Your generation doesn't corner the market on new technology, internet use & shopping. Some of us were a little afraid of computers when they first came out, but once we got one we found out we couldn't live without them, especially when they're hooked to the internet.

I'm 55 and still have an old Royal typewritter in my basement that has ribbons and no motor. When you got to the end of the line you had to stop, reach over and push the return lever so you could start a new line of type. No wrap typing, no backspacing... we're glad those days are over. Thank heavens for technology.


----------



## surgitech81 (Dec 3, 2008)

I would have to agree with SeasonEnds. My mom is in that bracket and trying to get her to look up something online is like getting a monkey to fix an air-conditioner. LOL!


----------



## tthomas (Nov 21, 2008)

Thanks for this feedback, Guys! I really appreciate it. It sound like I will have to bolster my advertising budget and place ads on the websites that cater to boomer and older markets (AARP, C-Boom, etc.).

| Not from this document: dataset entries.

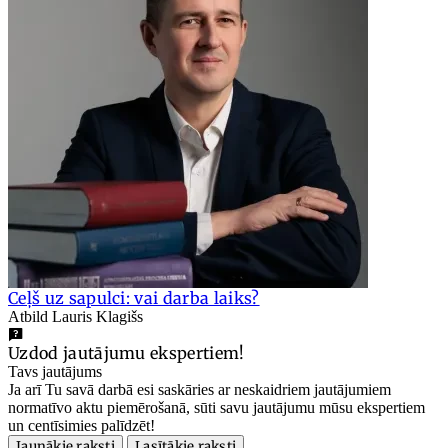
Ceļš uz sapulci: vai darba laiks?
Atbild Lauris Klagišs
Uzdod jautājumu ekspertiem!
Tavs jautājums
Ja arī Tu savā darbā esi saskāries ar neskaidriem jautājumiem
normatīvo aktu piemērošanā, sūti savu jautājumu mūsu ekspertiem
un centīsimies palīdzēt!
Jaunākie raksti
Lasītākie raksti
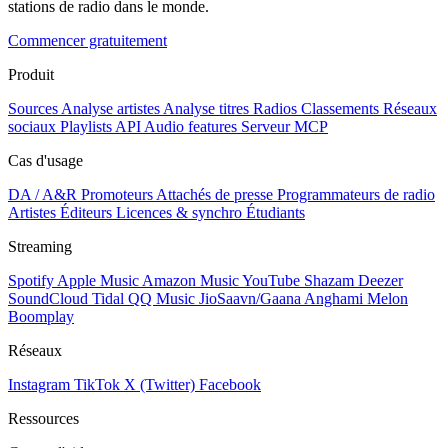
stations de radio dans le monde.
Commencer gratuitement
Produit
Sources
Analyse artistes
Analyse titres
Radios
Classements
Réseaux
sociaux
Playlists
API
Audio features
Serveur MCP
Cas d'usage
DA / A&R
Promoteurs
Attachés de presse
Programmateurs de radio
Artistes
Éditeurs
Licences & synchro
Étudiants
Streaming
Spotify
Apple Music
Amazon Music
YouTube
Shazam
Deezer
SoundCloud
Tidal
QQ Music
JioSaavn/Gaana
Anghami
Melon
Boomplay
Réseaux
Instagram
TikTok
X (Twitter)
Facebook
Ressources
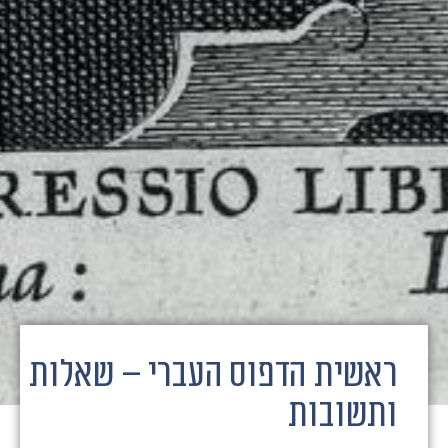
ראשית הדפוס העברי – שאלות
ותשובות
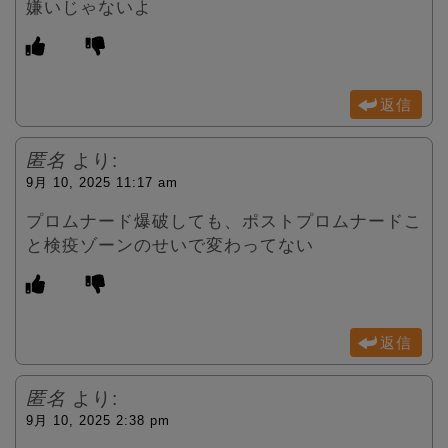
嫌いじゃないよ
返信
匿名
より:
9月 10, 2025 11:17 am
プロムナード爆破しても、ポストプロムナードこ
と検疫ゾーンのせいで変わってない
返信
匿名
より:
9月 10, 2025 2:38 pm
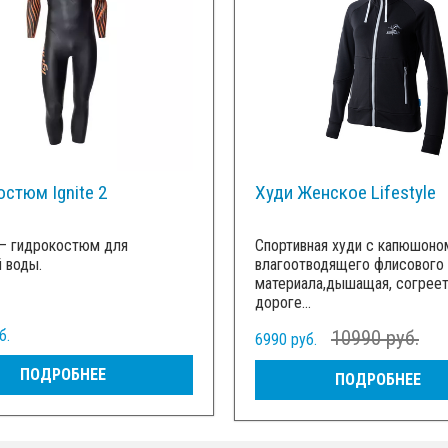
стюм Ignite 2
Худи Женское Lifestyle
2— гидрокостюм для
Спортивная худи с капюшоно
 воды.
влагоотводящего флисового
материала,дышащая, согреет
дороге...
б.
10990 руб.
6990 руб.
ПОДРОБНЕЕ
ПОДРОБНЕЕ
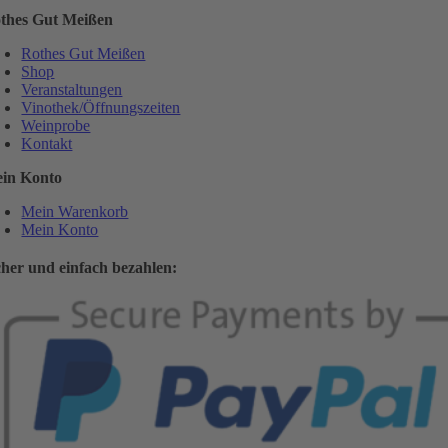
thes Gut Meißen
Rothes Gut Meißen
Shop
Veranstaltungen
Vinothek/Öffnungszeiten
Weinprobe
Kontakt
in Konto
Mein Warenkorb
Mein Konto
cher und einfach bezahlen:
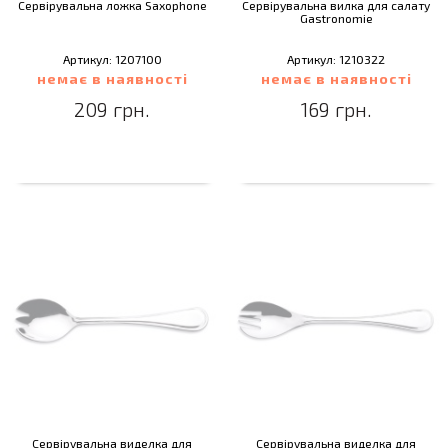
Сервірувальна ложка Saxophone
Сервірувальна вилка для салату
Gastronomie
Артикул: 1207100
Артикул: 1210322
немає в наявності
немає в наявності
209 грн.
169 грн.
Сервірувальна виделка для
Сервірувальна виделка для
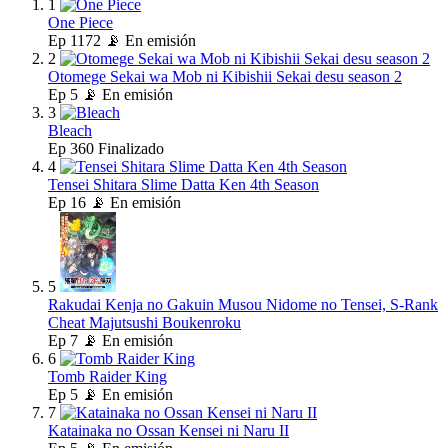
1
One Piece
Ep
1172
📡 En emisión
2
Otomege Sekai wa Mob ni Kibishii Sekai desu season 2
Ep
5
📡 En emisión
3
Bleach
Ep
360
Finalizado
4
Tensei Shitara Slime Datta Ken 4th Season
Ep
16
📡 En emisión
5
Rakudai Kenja no Gakuin Musou Nidome no Tensei, S-Rank
Cheat Majutsushi Boukenroku
Ep
7
📡 En emisión
6
Tomb Raider King
Ep
5
📡 En emisión
7
Katainaka no Ossan Kensei ni Naru II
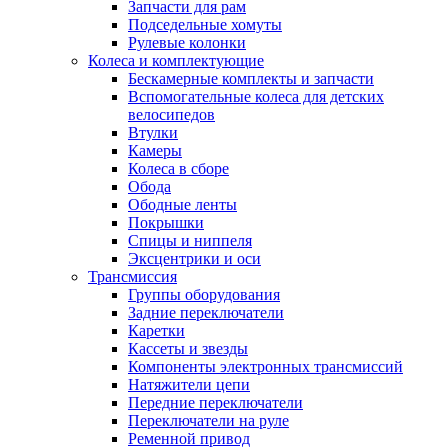
Запчасти для рам
Подседельные хомуты
Рулевые колонки
Колеса и комплектующие
Бескамерные комплекты и запчасти
Вспомогательные колеса для детских
велосипедов
Втулки
Камеры
Колеса в сборе
Обода
Ободные ленты
Покрышки
Спицы и ниппеля
Эксцентрики и оси
Трансмиссия
Группы оборудования
Задние переключатели
Каретки
Кассеты и звезды
Компоненты электронных трансмиссий
Натяжители цепи
Передние переключатели
Переключатели на руле
Ременной привод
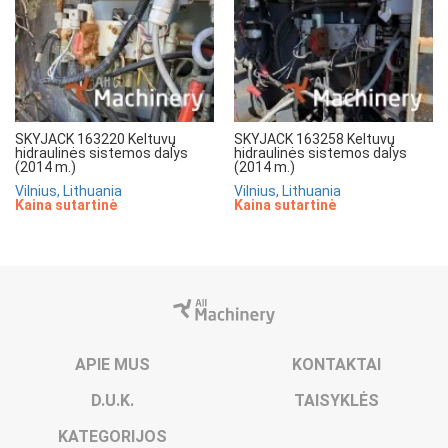
SKYJACK 163220 Keltuvų
SKYJACK 163258 Keltuvų
hidraulinės sistemos dalys
hidraulinės sistemos dalys
(2014 m.)
(2014 m.)
Vilnius, Lithuania
Vilnius, Lithuania
Kaina sutartinė
Kaina sutartinė
APIE MUS
KONTAKTAI
D.U.K.
TAISYKLĖS
KATEGORIJOS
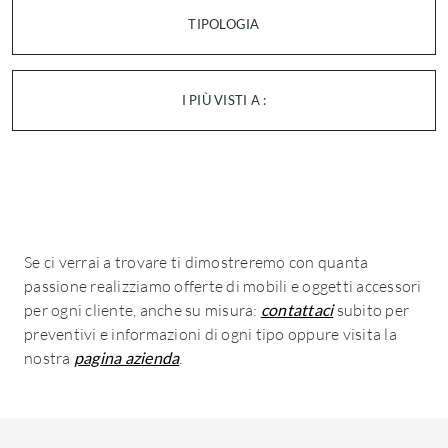
TIPOLOGIA
I PIÙ VISTI A :
Se ci verrai a trovare ti dimostreremo con quanta
passione realizziamo offerte di mobili e oggetti accessori
per ogni cliente, anche su misura:
contattaci
subito per
preventivi e informazioni di ogni tipo oppure visita la
nostra
pagina azienda
.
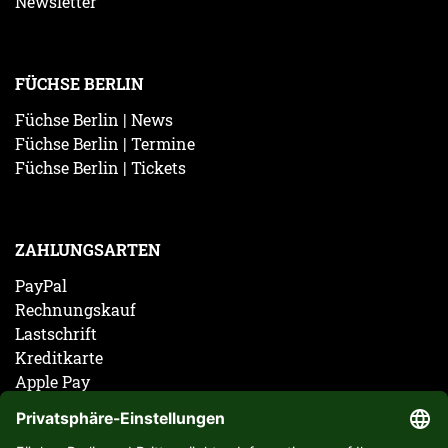
Newsletter
FÜCHSE BERLIN
Füchse Berlin | News
Füchse Berlin | Termine
Füchse Berlin | Tickets
ZAHLUNGSARTEN
PayPal
Rechnungskauf
Lastschrift
Kreditkarte
Apple Pay
Vorkasse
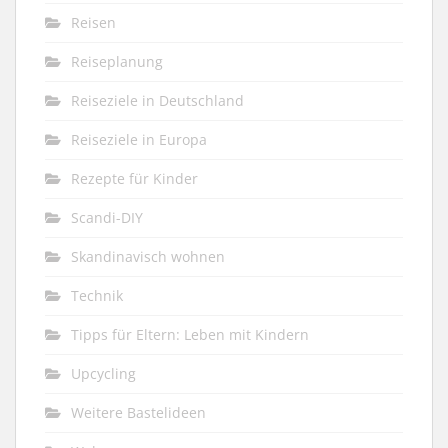
Reisen
Reiseplanung
Reiseziele in Deutschland
Reiseziele in Europa
Rezepte für Kinder
Scandi-DIY
Skandinavisch wohnen
Technik
Tipps für Eltern: Leben mit Kindern
Upcycling
Weitere Bastelideen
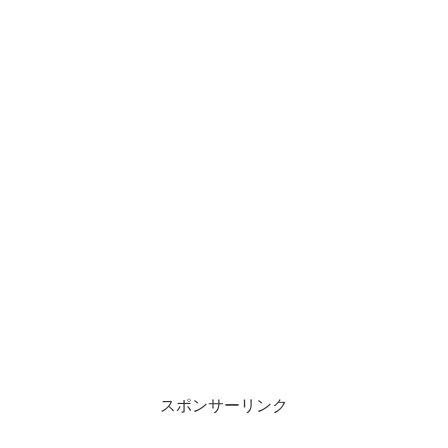
スポンサーリンク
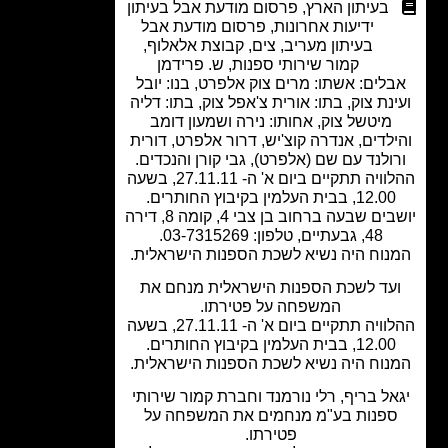
בעיתון הארץ
,
פרסום מודעת אבל בעיתון
ידיעות אחרונות
,
פרסום מודעת אבל
בעיתון מעריב
,
צים
,
קבוצת אלאלוף
,
קמור שירותי ספנות
,
ש. פרידמן
לים: אשתו: מרים צוק אלפרט, בנו: יובל
נת צוק, בתו: אורית צ'אפל צוק, בתו: דליה
מיטשל צוק, אחותו: נירה ושמעון דומב
לדים, אנדרה קוצ'יש, דרור אלפרט, דורית
ולנד עם שם (אלפרט), גבי קורן והנכדים.
ההלוויה תתקיים ביום א' ה- 27.11.11, בשעה
12.00, בבית העלמין בקיבוץ החותרים.
יושבים שבעה ברחוב בן צבי 4, קומה 8, דירה
48, גבעתיים, טלפון: 03-7315269.
נוח היה נשיא לשכת הספנות הישראלית.
עד לשכת הספנות הישראלית מנחם את
המשפחה על פטירתו.
ההלוויה תתקיים ביום א' ה- 27.11.11, בשעה
12.00, בבית העלמין בקיבוץ החותרים.
נוח היה נשיא לשכת הספנות הישראלית.
אל בריף, רלי נורמנד וחברת קמור שירותי
פנות בע"מ מנחמים את המשפחה על
פטירתו.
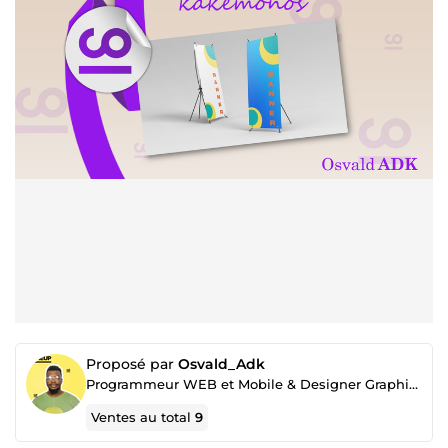
Proposé par
Osvald_Adk
Programmeur WEB et Mobile & Designer Graphique
Ventes au total
9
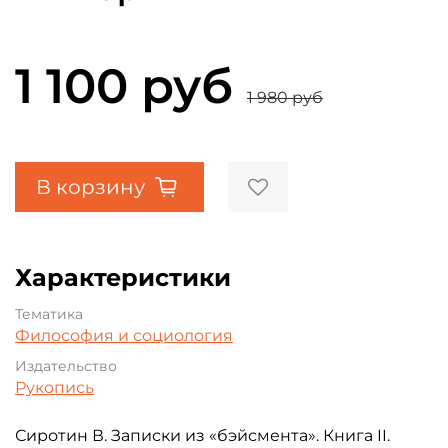
1 100 руб
1 980 руб
В корзину
Характеристики
Тематика
Философия и социология
Издательство
Рукопись
Сиротин В. Записки из «бэйсмента». Книга II.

In the meantime, though, if you can think of other low-cost methods of reaching the 35-65 market, I'd be obliged! 

Thanks again -- what a great community!

tthomas


----------



## Girlzndollz (Oct 3, 2007)

Do what Nickelodean and Disney does, reach them thru their kids and grandkids. Take notice of the commercials on Nick and Disney. They market stuff on there at times of day when the parent of that age group would be most likely to be watching.

Early am, babies, toddlers, pre-schoolers: diapers, baby toys, formula, healthy foods, etc, fitness for mom and dad, stuff for nursing moms, it's pretty tailored to what a parent is doing at that time frame.
Afternoon, elementary kids, toys games books etc, for that age, fitness for mom and dad. Junk cereal, healthy foods. For mom and dad, you might see them advertise places to take the older kids. Cars that fit the family on the go lifestyle.
Later, evening: Older kids, older kids stuff, clothes, shoes, electronics and fitness for mom and dad. Just spend a day checking it out for this specifically. It's almost crazy the science television has marketing down, too. 

It's like a free tutorial on marketing if you just watch close enough.

If you want to reach Mom's, Dad's, and Grandparents, get yourself banners on kid's sites. Places that sell kids toys, clothes, foods, etc. Parents and G-parents always shop for kids. 

Follow the kids to their elders....


----------



## tthomas (Nov 21, 2008)

Thanks so much, Kelly! I hadn't thought of marketing this way, but your suggestion makes perfect sense.

I'll check out ad rates today!


----------